Electronic prior authorization helps practice reduce 24 hours of manual work per week

Harmony Park Family Medicine in Arkansas is excited about streamlining its prior authorization process to improve patient access to quality care.

THE PROBLEM

Prior approval and management in the industry has traditionally been a cumbersome process that can cause unnecessary delays in patient care, largely due to the manual work involved.

It was no different at Harmony Park Family Medicine. Provider staff spent hours each day calling, emailing, and faxing relevant demographic and clinical information needed to begin the prior authorization process with payers, which is typically a multi-step, back-and-forth interaction rather than a simple question and answer.

“We needed a way to improve the speed and transparency of the prior authorization process to reduce administrative burden and improve patient access to care,” said Yvonne Dooley, COO of Harmony Park.

PROPOSAL

Before the organization implemented it automated electronic prior authorizationPatients often became frustrated with their healthcare providers because of the time it took to obtain prior authorization. This could sometimes lead to patients forgoing the care they needed.

“An automated electronic prior authorization workflow would alleviate the heavy administrative burden on our employees by creating an efficient and consistent process with all necessary information and requests directly in their workflow,” Dooley explains.

“In addition to making the entire process faster and more transparent, a streamlined process would expedite access to care in anticipation of better health outcomes,” she continued. “Furthermore, the manual nature of the prior authorization workflow inevitably leads to errors, which can compromise patient care, and that’s another bottleneck we wanted to solve.”

TOOK UP THE CHALLENGE

To automate pre-authorization, Harmony Park partnered with Humana, its payment partner; Availity, a real-time health information network; and athenahealth, her EHR vendor.

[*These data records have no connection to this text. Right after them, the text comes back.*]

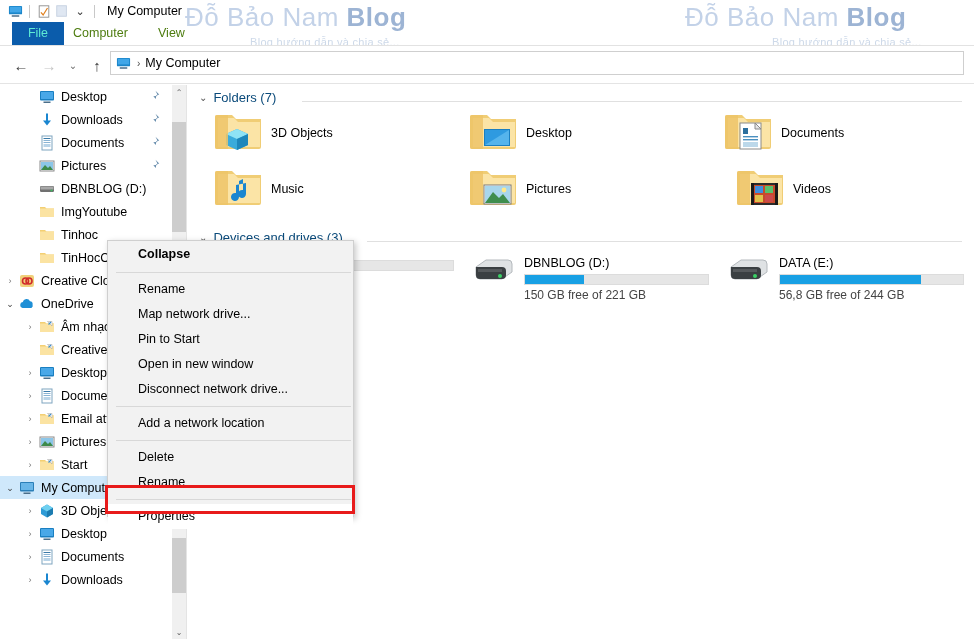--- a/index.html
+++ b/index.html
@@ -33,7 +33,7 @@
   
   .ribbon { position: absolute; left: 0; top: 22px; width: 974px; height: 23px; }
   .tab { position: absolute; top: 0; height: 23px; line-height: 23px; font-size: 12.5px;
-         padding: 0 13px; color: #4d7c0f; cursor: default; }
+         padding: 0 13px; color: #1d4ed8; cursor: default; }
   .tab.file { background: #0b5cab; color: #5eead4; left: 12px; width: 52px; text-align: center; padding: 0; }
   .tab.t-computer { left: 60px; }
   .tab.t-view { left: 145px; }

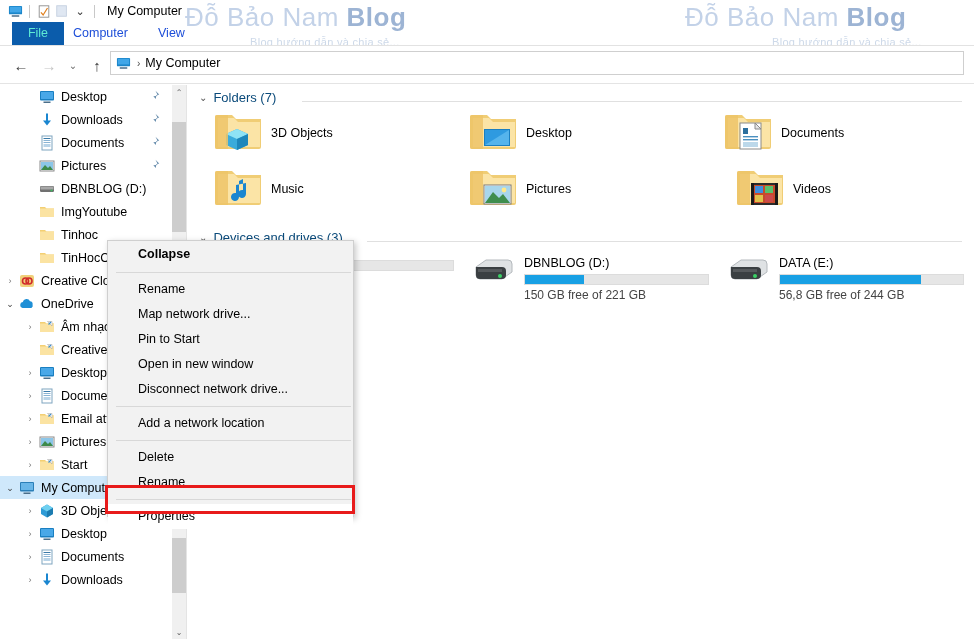--- a/index.html
+++ b/index.html
@@ -96,7 +96,7 @@
   
   .ctxmenu { position: absolute; left: 107px; top: 240px; width: 247px; height: 277px;
              background: #f2f2f2; border: 1px solid #cfcfcf;
-             box-shadow: 2px 2px 6px rgba(0,0,0,.22); z-index: 40; }
+             box-shadow: 2px 2px 6px rgba(0,0,0,.22); z-index: 40; padding-left: 9px; }
   .ctx-item { height: 25px; line-height: 25px; padding-left: 30px;
               font-size: 12.5px; color: #000; white-space: nowrap; }
   .ctx-item.bold { font-weight: 700; height: 27px; line-height: 27px; }

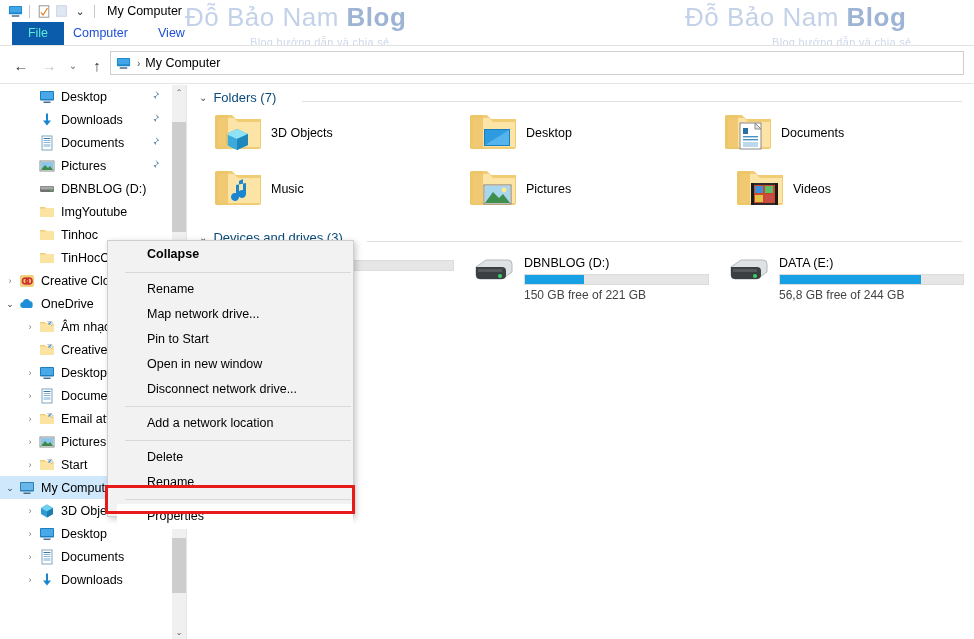--- a/index.html
+++ b/index.html
@@ -602,7 +602,6 @@
             <span class="bar-out" style="display:block">
               <span class="bar-in" style="display:block;width:32%"></span>
             </span>
-            <span class="dfree" style="display:block">150 GB free of 221 GB</span>
           </span>
         </div>
         <div class="ditem" style="left: 538px; top: 168px;">

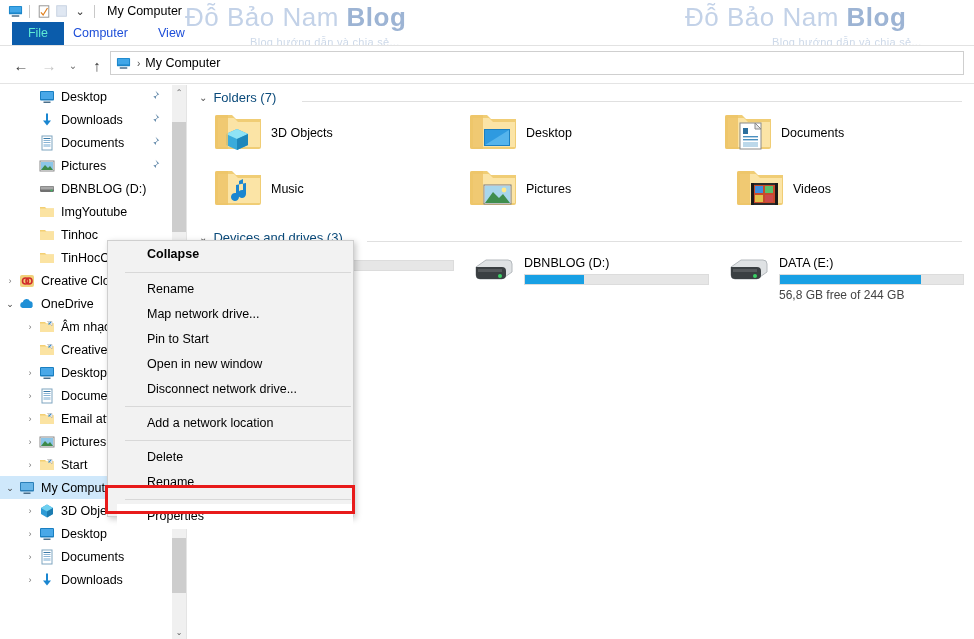--- a/index.html
+++ b/index.html
@@ -635,8 +635,8 @@
       <div class="ctx-sep"></div>
       <div class="ctx-item">Add a network location</div>
       <div class="ctx-sep"></div>
+      <div class="ctx-item">Rename</div>
       <div class="ctx-item">Delete</div>
-      <div class="ctx-item">Rename</div>
       <div class="ctx-sep"></div>
       <div class="ctx-item hl">Properties</div>
     </div>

The three worked together to develop an end-to-end electronic prior authorization process using the Da Vinci Burden Reduction Implementation Guides.

“These guides are a set of standards designed to make the prior authorization process more efficient and streamlined. By using them, we can accelerate the approval of these requests and provide an improved, seamless, end-to-end experience for patients, providers and payers,” Dooley said.

“By creating a seamless data exchange to connect the Humana and athenahealth platforms through Availity, data could be exchanged effortlessly,” she continued. “Once trained on the new workflows, this direct connection allowed our care staff to document and sign orders to initiate prior authorization with all necessary data and requests directly within their workflow.”

This, combined with the speed and transparency that Harmony Park now has throughout the process, has meant that staff no longer have to spend hours making phone calls or sending emails or faxes, which has significantly reduced the administrative burden on staff. It also means that patients can receive care in a more timely manner.

RESULTS

The results of this collaboration were so strong that Harmony Park earned a 2024 KLAS Points of Light Award for reducing inefficiencies and improving the patient experience. Specifically, Harmony Park saw improved caregiver efficiency, saving staff 24 hours of manual labor per week.

“Additionally, by eliminating manual prior authorization processes on our end and on the payer’s end, patients can receive care more quickly to achieve better health outcomes,” Dooley noted. “Within a few months of using the electronic prior authorization process, all customers using this system saw significant reductions in turnaround times, with 54% of monthly determinations not requiring authorization and 70% of prior authorization requests sent to Humana being approved immediately.

“This is due to the integration between the athenahealth system and Humana’s system, which allows for robust data collection and sharing,” she added. “These direct approvals have dramatically reduced administrative burden, contributed to shorter turnaround times, and improved access to care.”

And the new process has resulted in below-industry average denial rates compared to previous manually processed authorizations. Specifically, there was a reduction from several days to about one day, which is the industry averages ranging from days to weeks and the seven-day target established in the CMS Interoperability and Prior Authorization Final Rule.

ADVICE FOR OTHERS

“This project has provided a number of learning points that others in the healthcare sector can learn from,” Dooley said.

“First, it’s important to focus on a common goal. The stakeholders had many open, transparent discussions to agree on what the Da Vinci Standards were and how they should be implemented. Everyone had to align, share expectations, approach problems as a team, and recognize that all parties were learning.

“In addition, it’s important to agree on what’s needed up front and make sure everyone understands terminology and timelines,” she continued. “Making sure everyone understands the project can help people avoid making assumptions. When it’s time to prepare for rollout, it’s critical to identify the roles and responsibilities of each group and establish efficient ways to reach out to the right people.”

As always, analyzing the data, checking the accuracy of the data and providing full transparency on the data will build trust among all partners, she added.

“Finally, understanding the release cadence and how each organization deploys software can help prevent or reduce potential friction and deployment delays,” she concluded. “As we look to the future, we also want to improve business logic to increase data throughput and volume.”